In 2012 Ophelia Brown, the founder of London-based VC fund Blossom Capital, bought her very first bitcoin. Fast forward by almost a decade, and her company has launched a $432m (£319m) fund, dedicated to tech and crypto investment.
“My personal journey started with buying my first Bitcoin in 2012,” said Brown, in comments to City A.M..
“I think people are now realising that crypto is not just a niche product for a very small group of people, but there are actually use cases for a much broader, global audience,” she continued.
Far from being alone in her attitude to crypto, Brown is among a growing class of VC investors who are sold on the potential of crypto assets.
Last year saw an explosion in crypto VC investment, with PitchBook data revealing $31.6bn was poured into projects in 2021, more than the 10 previous years combined. The momentum shows no sign of stopping in 2022, with a number of high value new funds launched so far this year.

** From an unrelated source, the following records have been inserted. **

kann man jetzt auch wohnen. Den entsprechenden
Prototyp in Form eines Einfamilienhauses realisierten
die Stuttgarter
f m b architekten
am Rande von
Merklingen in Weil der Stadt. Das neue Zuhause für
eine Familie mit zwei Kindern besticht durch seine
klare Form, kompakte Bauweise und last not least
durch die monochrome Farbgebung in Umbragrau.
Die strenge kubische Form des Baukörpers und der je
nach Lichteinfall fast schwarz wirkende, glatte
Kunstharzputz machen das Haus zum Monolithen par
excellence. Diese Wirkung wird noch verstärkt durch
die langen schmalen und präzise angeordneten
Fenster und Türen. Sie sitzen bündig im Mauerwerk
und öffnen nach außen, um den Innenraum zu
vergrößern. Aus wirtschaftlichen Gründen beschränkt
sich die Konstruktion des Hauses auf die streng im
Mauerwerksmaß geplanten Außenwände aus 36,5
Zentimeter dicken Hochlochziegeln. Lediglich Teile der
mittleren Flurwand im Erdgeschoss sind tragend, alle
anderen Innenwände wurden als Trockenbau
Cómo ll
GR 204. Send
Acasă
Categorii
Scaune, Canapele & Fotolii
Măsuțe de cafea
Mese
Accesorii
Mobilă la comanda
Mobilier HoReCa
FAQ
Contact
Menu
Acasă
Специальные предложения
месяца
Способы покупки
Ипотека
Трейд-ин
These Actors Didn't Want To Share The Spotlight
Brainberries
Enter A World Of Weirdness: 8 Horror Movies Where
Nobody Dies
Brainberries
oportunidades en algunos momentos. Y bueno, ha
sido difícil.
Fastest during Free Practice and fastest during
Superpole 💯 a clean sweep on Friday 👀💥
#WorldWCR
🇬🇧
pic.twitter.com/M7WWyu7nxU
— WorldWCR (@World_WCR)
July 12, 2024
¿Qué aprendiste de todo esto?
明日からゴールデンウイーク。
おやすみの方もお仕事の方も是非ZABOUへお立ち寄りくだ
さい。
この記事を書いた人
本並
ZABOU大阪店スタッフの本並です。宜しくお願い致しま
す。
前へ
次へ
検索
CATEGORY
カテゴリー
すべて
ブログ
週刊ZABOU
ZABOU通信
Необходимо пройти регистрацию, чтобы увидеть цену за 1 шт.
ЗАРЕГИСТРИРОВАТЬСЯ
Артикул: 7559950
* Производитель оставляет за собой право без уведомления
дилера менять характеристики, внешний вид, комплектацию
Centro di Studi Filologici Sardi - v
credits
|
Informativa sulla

Some of the largest funds have come from established players within the crypto space. US based investment fund Andreessen Horowitz has plans to launch crypto funds worth $4.5bn, FTX last month unveiled a $2bn crypto VC fund and Crypto.com is growing its venture capital arm to $500m.
“2021 was a fantastic year for crypto,” Jon Russell, a partner at Crypto.com capital, told City A.M..
“Both retail and institutional participation in the space skyrocketed and Crypto is now part of mainstream culture,” he continued, noting that the industry grew by a factor of three, from about 100m global crypto owners to almost 300m.
Russell appeared unphased about the decision to launch an enormous crypto VC fund in the midst of a bear market, which has this month seen Bitcoin shed over 50 per cent of its value compared to an all time high of $69,000 reached in November.
“At Crypto.com, we are less concerned with the day-to-day or month-to-month movements in the market,” said Russell, adding that the company takes a long-term view of the industry which he believes will be dominated by web3 technology, which promises to transform the internet, by the end of the decade.
“We expect global crypto users to hit one billion as soon as the end of this year,” Russell revealed.
Rapidly accelerating global crypto adoption, maturing business models and institutional participation have all added to the perceived legitimacy of digital assets, according to analysts at Pitchbook.
A clear beneficiary of rising VC investment has been crypto asset custodian Fireblocks, which last week raised $550m in a funding round, giving the firm a valuation of $8bn. The firm’s chief executive and co-founder Michael Shaulov, attributed rising VC investment to investors’ growing confidence in a maturing crypto industry.
“Most VC funds were just not comfortable with crypto, especially on the back of the crypto winter and the ICO burst that happened back in 2018,” said Shaulov, referencing the proliferation of initial coin offerings which occurred between 2017 and 2018, the vast majority of which turned out to be scams.
“Then 2021 came along and VC funds realised the companies that are operating in this space are scaling faster than anything we see outside of crypto,” Shaulov continued, noting that a growing appetite for crypto projects is helping to close the funding gap.
Brown, for one, thinks that surging investment in the crypto space is set to continue this year as high quality projects win the trust of VC investors.
“I think we’ll continue to see meaningful activity this year,” she revealed. “There are lots more projects being built that are good quality and attract high quality investors. I think that’s a positive indication for the growth of the market.”